Например, развитие науки и техники привело к идее самолета. Каждый инженер, конструирующий отдельные узлы самолета, рабочий, который их изготовляет, знают, что в их работе важна предельная точность и тщательность, что от ее надежности зависит, быть может, даже жизнь многих людей. Поэтому они испытывают чувство гордости от сознания хорошо исполненной работы и радуются вместе с нами, когда видят, что в самолете определенная техническая цель достигнута точно рассчитанными средствами. Красота, гласит уже не раз цитированное античное определение, есть правильное согласование частей друг с другом и с целым — и хороший самолет должен удовлетворять этому требованию.

Однако, говоря о развертывании прекрасной первоструктуры, об этических ценностях и требованиях, открывающихся впоследствии, в процессе исторического развития, мы еще не ответили на ранее поставленный вопрос: что же просвечивает в этих структурах, что позволяет распознавать великую взаимосвязь еще до того, как она рационально понята во всех деталях? Мы тут с самого начала должны допустить, что и такое познание может оказаться обманчивым. Но что непосредственное познание существует, что существует тот испуг перед прекрасным, о котором

277

говорит Платон в “Федре”, — здесь, по-видимому, не может быть никаких сомнений.

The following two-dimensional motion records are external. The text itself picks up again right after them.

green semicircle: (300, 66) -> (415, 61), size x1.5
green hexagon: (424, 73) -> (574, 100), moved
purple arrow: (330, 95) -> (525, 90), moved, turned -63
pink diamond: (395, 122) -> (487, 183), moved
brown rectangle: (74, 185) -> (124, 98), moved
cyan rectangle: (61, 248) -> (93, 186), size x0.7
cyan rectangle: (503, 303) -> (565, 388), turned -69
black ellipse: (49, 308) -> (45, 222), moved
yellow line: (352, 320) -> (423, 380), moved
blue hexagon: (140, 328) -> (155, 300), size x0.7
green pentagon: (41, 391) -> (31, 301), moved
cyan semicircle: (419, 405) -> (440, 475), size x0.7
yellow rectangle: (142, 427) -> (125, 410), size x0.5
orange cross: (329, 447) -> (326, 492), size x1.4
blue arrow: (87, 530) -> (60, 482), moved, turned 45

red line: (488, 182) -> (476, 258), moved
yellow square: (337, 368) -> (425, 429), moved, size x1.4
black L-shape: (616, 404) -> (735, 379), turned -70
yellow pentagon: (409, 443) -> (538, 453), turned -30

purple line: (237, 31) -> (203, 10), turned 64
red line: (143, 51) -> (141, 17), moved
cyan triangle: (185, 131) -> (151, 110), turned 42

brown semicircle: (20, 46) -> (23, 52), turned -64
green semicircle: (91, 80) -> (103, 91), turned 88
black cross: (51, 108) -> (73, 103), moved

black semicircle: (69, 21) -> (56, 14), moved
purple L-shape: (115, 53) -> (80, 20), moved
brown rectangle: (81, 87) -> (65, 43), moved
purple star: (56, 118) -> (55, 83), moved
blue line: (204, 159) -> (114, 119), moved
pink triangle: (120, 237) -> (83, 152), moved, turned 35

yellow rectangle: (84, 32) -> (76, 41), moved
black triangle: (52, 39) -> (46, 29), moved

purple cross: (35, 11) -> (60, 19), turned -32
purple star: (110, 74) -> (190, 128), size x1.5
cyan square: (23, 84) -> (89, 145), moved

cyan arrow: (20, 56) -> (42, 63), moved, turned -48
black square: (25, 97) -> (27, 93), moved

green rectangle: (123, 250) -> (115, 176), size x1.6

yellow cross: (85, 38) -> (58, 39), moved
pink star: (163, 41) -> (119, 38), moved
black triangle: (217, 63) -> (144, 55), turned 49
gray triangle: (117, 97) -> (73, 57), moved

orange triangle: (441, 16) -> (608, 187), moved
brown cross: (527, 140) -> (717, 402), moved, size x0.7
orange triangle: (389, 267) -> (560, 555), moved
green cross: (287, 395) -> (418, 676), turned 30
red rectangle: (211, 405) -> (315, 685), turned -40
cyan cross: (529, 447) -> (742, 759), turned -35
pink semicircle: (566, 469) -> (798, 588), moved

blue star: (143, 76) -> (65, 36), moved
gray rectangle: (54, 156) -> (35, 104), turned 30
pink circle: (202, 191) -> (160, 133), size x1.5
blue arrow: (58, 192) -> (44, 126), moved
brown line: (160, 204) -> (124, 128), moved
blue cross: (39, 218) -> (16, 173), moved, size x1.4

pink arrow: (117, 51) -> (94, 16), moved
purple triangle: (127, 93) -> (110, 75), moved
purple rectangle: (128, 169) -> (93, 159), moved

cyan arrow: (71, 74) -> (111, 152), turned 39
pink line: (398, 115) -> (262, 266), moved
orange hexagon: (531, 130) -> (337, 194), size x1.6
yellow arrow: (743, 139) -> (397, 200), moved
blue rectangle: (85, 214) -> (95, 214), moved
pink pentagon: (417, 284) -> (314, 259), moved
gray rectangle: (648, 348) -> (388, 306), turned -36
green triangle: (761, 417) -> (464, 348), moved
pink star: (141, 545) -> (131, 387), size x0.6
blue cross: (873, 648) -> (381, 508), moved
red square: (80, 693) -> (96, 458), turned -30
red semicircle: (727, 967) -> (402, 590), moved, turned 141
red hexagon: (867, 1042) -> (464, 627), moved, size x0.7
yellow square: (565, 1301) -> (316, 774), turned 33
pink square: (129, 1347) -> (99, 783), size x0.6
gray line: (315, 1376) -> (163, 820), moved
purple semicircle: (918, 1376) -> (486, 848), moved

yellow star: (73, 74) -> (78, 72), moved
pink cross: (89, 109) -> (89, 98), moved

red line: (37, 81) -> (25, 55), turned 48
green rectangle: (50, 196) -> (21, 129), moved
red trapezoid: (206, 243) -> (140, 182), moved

Все размышлявшие над этим вопросом согласны, кажется, в том, что непосредственное познание не представляет собой результата дискурсивного, то есть рационального, мышления. Мне хочется привести здесь два высказывания, одно Кеплера, о котором мы уже говорили, а другое — относящееся к нашему времени, — цюрихского атомного физика Вольфганга Паули, который был дружен с психологом К. Д. Юнгом. Первый текст, из “Космической гармонии” Кеплера, гласит: “Способность души воспринимать и распознавать благородные пропорции чувственно данного и вещей, расположенных вне нее, следует причислять к низшим ее сферам. Она очень близка той способности, которая дает чувствам формальные схемы, или же еще более глубоко лежащей, стало быть чисто витальной, способности души, которая мыслит не дискурсивно, то есть не в умозаключениях, как философы, и не пользуется продуманным методом, а потому свойственна не только людям, но и диким животным и доброй скотине... А теперь можно было бы спросить, отчего же эта душевная способность — не причастная к понятийному мышлению, а потому и не могущая иметь подлинного знания о гармонических соотношениях, — отчего она оказывается в состоянии познавать окружающий ее внешний мир. В самом деле, познавать — значит сравнивать воспринимаемое чувствами вовне с первообразами внутри и удостоверяться в согласии одного с другим. Прокл прекрасно выразил это в образе пробуждения от сна, а именно: как чувственно данные вещи внешнего мира приводят нам на память те, которые мы восприняли раньше, во сне, так и чувственно данные математические соотношения извлекают на свет те умопостигаемые первообразы, которые присутствуют внутри нас изначально, но теперь вспыхивают в душе со всей реальностью и жизненностью, тогда как прежде лишь смутно маячили в ней. Но как они попали в нее? Я отвечаю, — продолжает Кеплер, — все чистые идеи или первоформы гармонических отношений, подобные обсуждавшимся до сих пор, внутренне присущи тем, кто способен их постигать. Но они восприемлются душой вовсе не путем мышления в понятиях; скорее уж они происходят из чистого созерцания величин, как бы инстинктивного и врожденного индивиду, подобно тому, как формообразующему принципу растений врождено число лепестков или яблоку — число плодовых камер”.

278

Так говорит Кеплер. Он указывает нам здесь на некие возможности, существующие уже в царстве животных и растений, на врожденные первообразы, позволяющие распознавать формы. В наше время такого рода возможности специально исследовал Портманн. Он, к примеру, описывает определенный цветной узор, имеющийся в оперения птиц, который может иметь биологический смысл лишь в том случае, если он воспринимается другими птицами того же вида. Разумеется, способность воспринимать его будет поэтому столь же врожденной, как и сам узор. Можно здесь вспомнить и о пении птиц. Поначалу биологически требуется, видимо, всего лишь определенный акустический сигнал, помогающий, скажем, поиску партнера или понятный для него. Но по мере того, как непосредственно биологическая функция теряет свою силу, богатство форм может расшириться до художественной игры, исходная мелодическая структура может развернуться и стать песней, восхитительной и для такого далекого по виду существа, как человек. Способность распознавать игру этих форм должна быть, во всяком случае, врождена соответствующему виду птиц и явно не нуждается в дискурсивном рациональном мышлении. В качестве другого примера можно привести способность человека, вероятно врожденную, понимать некоторые из основных форм языка жестов и, к примеру, решать на этом основании, имеет ли другой человек по отношению к нему дружественные или враждебные намерения, — способность, имеющую величайшее значение для совместной жизни людей.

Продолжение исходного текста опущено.